The data section start
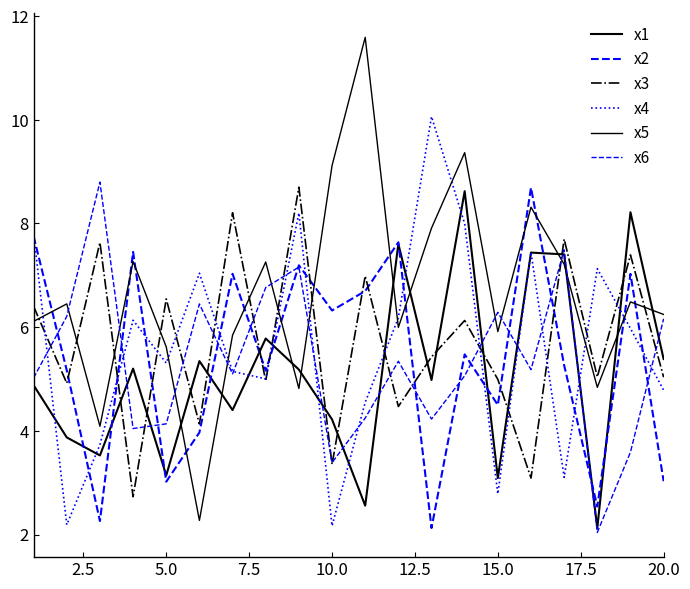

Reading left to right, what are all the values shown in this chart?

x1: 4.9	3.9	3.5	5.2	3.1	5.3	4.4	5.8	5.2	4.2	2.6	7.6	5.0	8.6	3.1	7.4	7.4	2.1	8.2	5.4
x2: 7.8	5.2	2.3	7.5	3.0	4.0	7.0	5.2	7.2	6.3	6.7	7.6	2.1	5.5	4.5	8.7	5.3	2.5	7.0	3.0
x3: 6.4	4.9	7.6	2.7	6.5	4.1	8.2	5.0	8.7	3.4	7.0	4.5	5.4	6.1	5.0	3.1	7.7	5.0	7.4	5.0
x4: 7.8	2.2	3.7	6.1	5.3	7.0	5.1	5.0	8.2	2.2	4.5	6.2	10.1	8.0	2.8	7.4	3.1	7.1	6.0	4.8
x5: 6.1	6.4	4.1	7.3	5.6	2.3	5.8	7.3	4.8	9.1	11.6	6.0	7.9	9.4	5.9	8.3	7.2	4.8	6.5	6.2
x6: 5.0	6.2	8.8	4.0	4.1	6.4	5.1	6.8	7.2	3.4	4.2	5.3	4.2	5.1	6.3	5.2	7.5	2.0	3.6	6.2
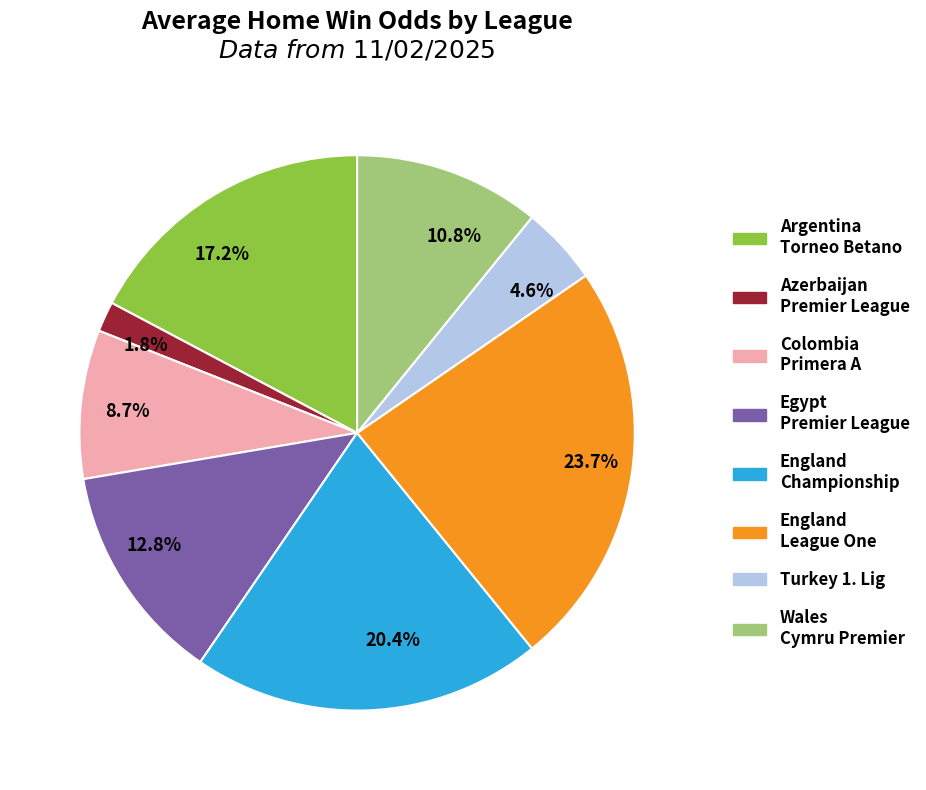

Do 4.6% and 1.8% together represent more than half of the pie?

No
The data section end
The data section start
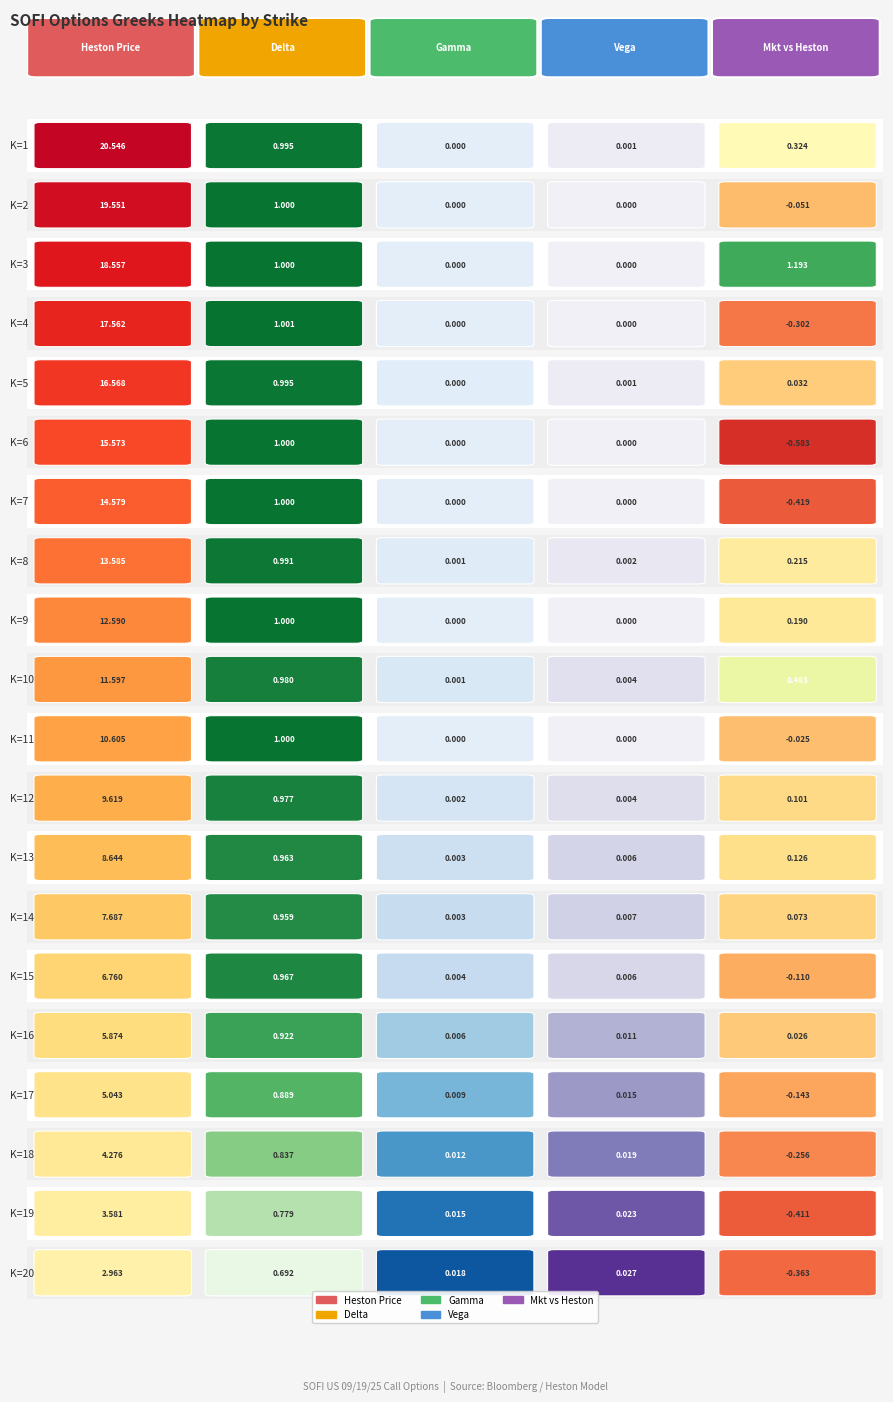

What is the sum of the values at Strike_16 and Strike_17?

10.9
The data section end
The data section start
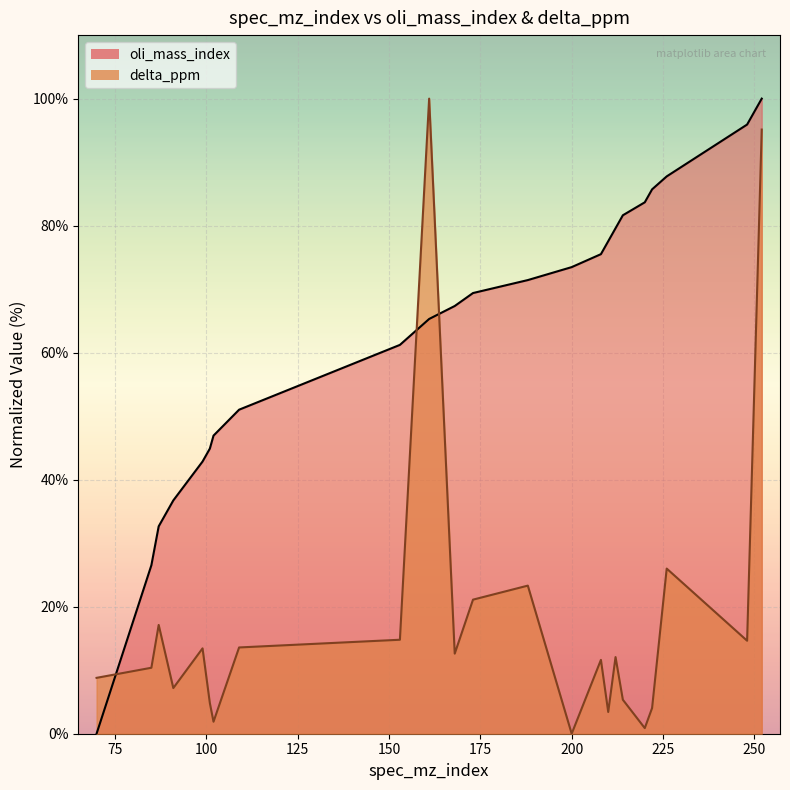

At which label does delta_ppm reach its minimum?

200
The data section end
Copy the records from the line with "Reading left to" to the line with "Do 4.6% and", leaving out the pictures.

> _Written answer_:
Reading left to right, what are all the values shown in this chart?

x1: 4.9	3.9	3.5	5.2	3.1	5.3	4.4	5.8	5.2	4.2	2.6	7.6	5.0	8.6	3.1	7.4	7.4	2.1	8.2	5.4
x2: 7.8	5.2	2.3	7.5	3.0	4.0	7.0	5.2	7.2	6.3	6.7	7.6	2.1	5.5	4.5	8.7	5.3	2.5	7.0	3.0
x3: 6.4	4.9	7.6	2.7	6.5	4.1	8.2	5.0	8.7	3.4	7.0	4.5	5.4	6.1	5.0	3.1	7.7	5.0	7.4	5.0
x4: 7.8	2.2	3.7	6.1	5.3	7.0	5.1	5.0	8.2	2.2	4.5	6.2	10.1	8.0	2.8	7.4	3.1	7.1	6.0	4.8
x5: 6.1	6.4	4.1	7.3	5.6	2.3	5.8	7.3	4.8	9.1	11.6	6.0	7.9	9.4	5.9	8.3	7.2	4.8	6.5	6.2
x6: 5.0	6.2	8.8	4.0	4.1	6.4	5.1	6.8	7.2	3.4	4.2	5.3	4.2	5.1	6.3	5.2	7.5	2.0	3.6	6.2

Do 4.6% and 1.8% together represent more than half of the pie?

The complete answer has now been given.